Size of this heater: WxDxH: 175x125x215 cm (5.74' x 4.1' x 7.05'). No small feat (feet?), I dare say.

It was a wonderful project, with a very good result.

thomas rubino wrote:Good Day, Peter;
Gerry and I are wondering what material your core roof is made of.

It's a shelf for a potter's kiln. The Sculpter's shop also sell small kilns and so on, shelfs for the same as well. So they used what was in-house anyway.

Cristobal Cristo wrote:1. It looks like the original riser dimension was 300x300 mm and you lined it to get 200x200 mm. I understand that the port depth was increased from standard 50-65 mm (brick thickness) to 110 mm (or more). The back side of the riser was not lined. Was it intentional? If the back was also lined than the port depth would be reduced by the thickness of the lining.
When Thomas built his shorty he did not line the riser and it looks like it retained its 230x230 mm interior dimension. Is the lining a new development/improvement?
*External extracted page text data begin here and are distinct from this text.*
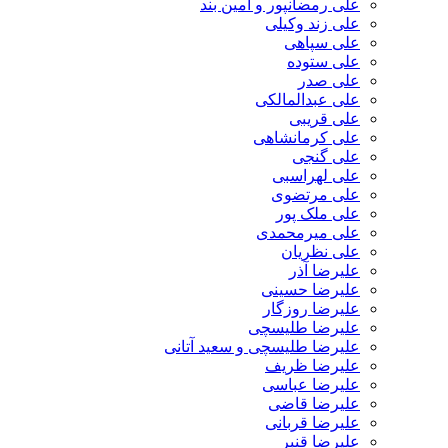
علی رمضانپور و آمین بند
علی زند وکیلی
علی سپاهی
علی ستوده
علی صدر
علی عبدالمالکی
علی قریبی
علی کرمانشاهی
علی گنجی
علی لهراسبی
علی مرتضوی
علی ملک پور
علی میرمحمدی
علی نظریان
علیرضا آذر
علیرضا حسینی
علیرضا روزگار
علیرضا طلیسچی
علیرضا طلیسچی و سعید آتانی
علیرضا ظریف
علیرضا عباسی
علیرضا قاضی
علیرضا قربانی
علیرضا قنبر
Yes, it was intentional, this was the single configuration that worked best during development. I tried everything I could think of, the liner all around was one of those. Mind you, the liner is reaching just a bit higher than the port, above that it's 290 mm square again. No, it isn't a new development, have a look at the relevant thread: https://permies.com/t/234638/Development-compact-batchrocket-core

I am so sorry, but...  you are mistaken about how Thomas built his Shorty core, there's a liner in there, exactly according to specifications.

Cristobal Cristo wrote:2. What bricks have you used for the firebox walls and for lining?

Hard firebricks, commonly called chamotte bricks over here.

Cristobal Cristo wrote:3. What is the size of the room the heater is located in. Is it 30 m2 or 30x30 m?

It's a shop space of about 30x30 m, together 900 m².